Though loan against shares held in dematerialized form helps to tide over short and medium term financial crunch, the same should be avoided as far as possible. As such a loan is provided by banks with several conditions and limitations. Below are stated some such constraints in respect of loan against shares.

1. Loan against shares is offered only in respect of some scrips that are top-rated i.e. banks disburse loan against company scrips that hold a 'AAA' rating. Illiquid scrips and other scrips which are not traded cannot be pledged with banks for securing loan.

2. Banks do not provide loan against a single share and instead offers only against multiple scrips as the same serves as a hedge for the bank in case price of a particular scrip falls sharply.

3. Loan against shares is granted by the bank by marking a lien on the shares i.e. banks have the right to realize the proceeds of the sale of the pledged shares in the event of non-repayment of the loan amount by the borrower.

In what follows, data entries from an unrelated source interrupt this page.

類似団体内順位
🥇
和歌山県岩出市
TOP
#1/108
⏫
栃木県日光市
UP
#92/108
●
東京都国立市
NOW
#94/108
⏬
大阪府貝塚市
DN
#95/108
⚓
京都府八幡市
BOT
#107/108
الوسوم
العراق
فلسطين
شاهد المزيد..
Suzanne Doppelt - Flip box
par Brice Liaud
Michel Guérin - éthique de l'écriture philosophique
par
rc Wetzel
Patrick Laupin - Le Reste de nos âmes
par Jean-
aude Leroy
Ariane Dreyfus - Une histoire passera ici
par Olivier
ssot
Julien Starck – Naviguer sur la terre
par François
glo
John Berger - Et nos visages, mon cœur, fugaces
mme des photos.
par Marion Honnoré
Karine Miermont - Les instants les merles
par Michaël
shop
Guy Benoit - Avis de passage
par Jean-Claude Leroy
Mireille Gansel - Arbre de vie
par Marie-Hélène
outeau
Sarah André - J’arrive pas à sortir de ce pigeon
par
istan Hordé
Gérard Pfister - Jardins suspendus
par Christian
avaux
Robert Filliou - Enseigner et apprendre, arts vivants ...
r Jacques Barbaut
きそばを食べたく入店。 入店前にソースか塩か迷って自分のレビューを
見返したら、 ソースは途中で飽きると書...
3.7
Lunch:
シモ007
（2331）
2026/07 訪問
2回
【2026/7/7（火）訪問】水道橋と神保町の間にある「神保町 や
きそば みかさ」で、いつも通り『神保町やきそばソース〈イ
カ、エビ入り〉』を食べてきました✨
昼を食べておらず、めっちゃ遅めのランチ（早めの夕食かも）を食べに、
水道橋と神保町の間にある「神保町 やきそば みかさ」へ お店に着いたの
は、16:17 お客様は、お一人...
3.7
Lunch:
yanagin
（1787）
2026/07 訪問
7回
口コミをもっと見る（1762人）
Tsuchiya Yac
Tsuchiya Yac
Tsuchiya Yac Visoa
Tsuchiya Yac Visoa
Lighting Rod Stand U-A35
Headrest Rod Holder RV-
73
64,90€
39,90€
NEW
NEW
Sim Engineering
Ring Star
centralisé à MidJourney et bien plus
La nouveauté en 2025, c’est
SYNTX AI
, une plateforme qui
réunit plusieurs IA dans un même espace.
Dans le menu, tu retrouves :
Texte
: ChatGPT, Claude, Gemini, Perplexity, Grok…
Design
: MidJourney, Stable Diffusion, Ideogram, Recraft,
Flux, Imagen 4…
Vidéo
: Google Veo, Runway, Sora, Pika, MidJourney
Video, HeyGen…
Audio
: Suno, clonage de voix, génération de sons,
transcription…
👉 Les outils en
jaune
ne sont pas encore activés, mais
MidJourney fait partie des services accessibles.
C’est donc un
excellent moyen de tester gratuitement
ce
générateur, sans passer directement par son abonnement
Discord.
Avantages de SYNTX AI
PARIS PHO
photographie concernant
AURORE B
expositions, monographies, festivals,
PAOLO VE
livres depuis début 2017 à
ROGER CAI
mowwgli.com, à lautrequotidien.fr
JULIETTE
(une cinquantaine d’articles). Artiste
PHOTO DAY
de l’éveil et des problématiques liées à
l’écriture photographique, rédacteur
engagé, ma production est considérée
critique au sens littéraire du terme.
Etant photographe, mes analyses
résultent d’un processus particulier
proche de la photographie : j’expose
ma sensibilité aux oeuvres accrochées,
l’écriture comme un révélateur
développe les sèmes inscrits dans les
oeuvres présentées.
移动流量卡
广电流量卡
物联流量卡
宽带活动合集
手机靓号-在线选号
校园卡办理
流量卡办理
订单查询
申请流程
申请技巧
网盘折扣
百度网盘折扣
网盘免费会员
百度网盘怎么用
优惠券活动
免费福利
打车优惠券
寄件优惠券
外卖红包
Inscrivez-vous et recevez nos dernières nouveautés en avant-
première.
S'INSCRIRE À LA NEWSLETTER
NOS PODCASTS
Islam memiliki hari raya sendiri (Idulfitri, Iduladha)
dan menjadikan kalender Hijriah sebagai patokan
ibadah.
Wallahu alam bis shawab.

4. Loan to value amount is generally not more than 50% i.e. in case you need a loan amount of Rs. 5 lakhs you need to possess a stock portfolio of over Rs. 10 lakhs for pledging with the bank.

5. As prices of shares are subjected to high volatility, banks prefer to offer other loans that are backed by a collateral which usually rises in value, for instance: loan against property.

6. Loan against securities attracts a higher rate of interest in comparison to other loans such as property loan which is generally cheaper by 100 basis points. Contrarily, loan against shares is cheaper in comparison to personal loans

7. Banks insist borrowers of loan against shares to provide an undertaking stating that the disbursed loan amount shall not be used for speculative activities.

Other points to know about loan against shares

Borrower of loan against shares will continue to earn dividend income even when the shares are pledged with the bank. The lien on the pledged shares will be lifted once loan repayment is done.

Banks acting as depository participant can also pre-sanctioned loans against shares held in dematerialized form.

Such loans involve huge margins as the value of the underlying pledged security is highly volatile.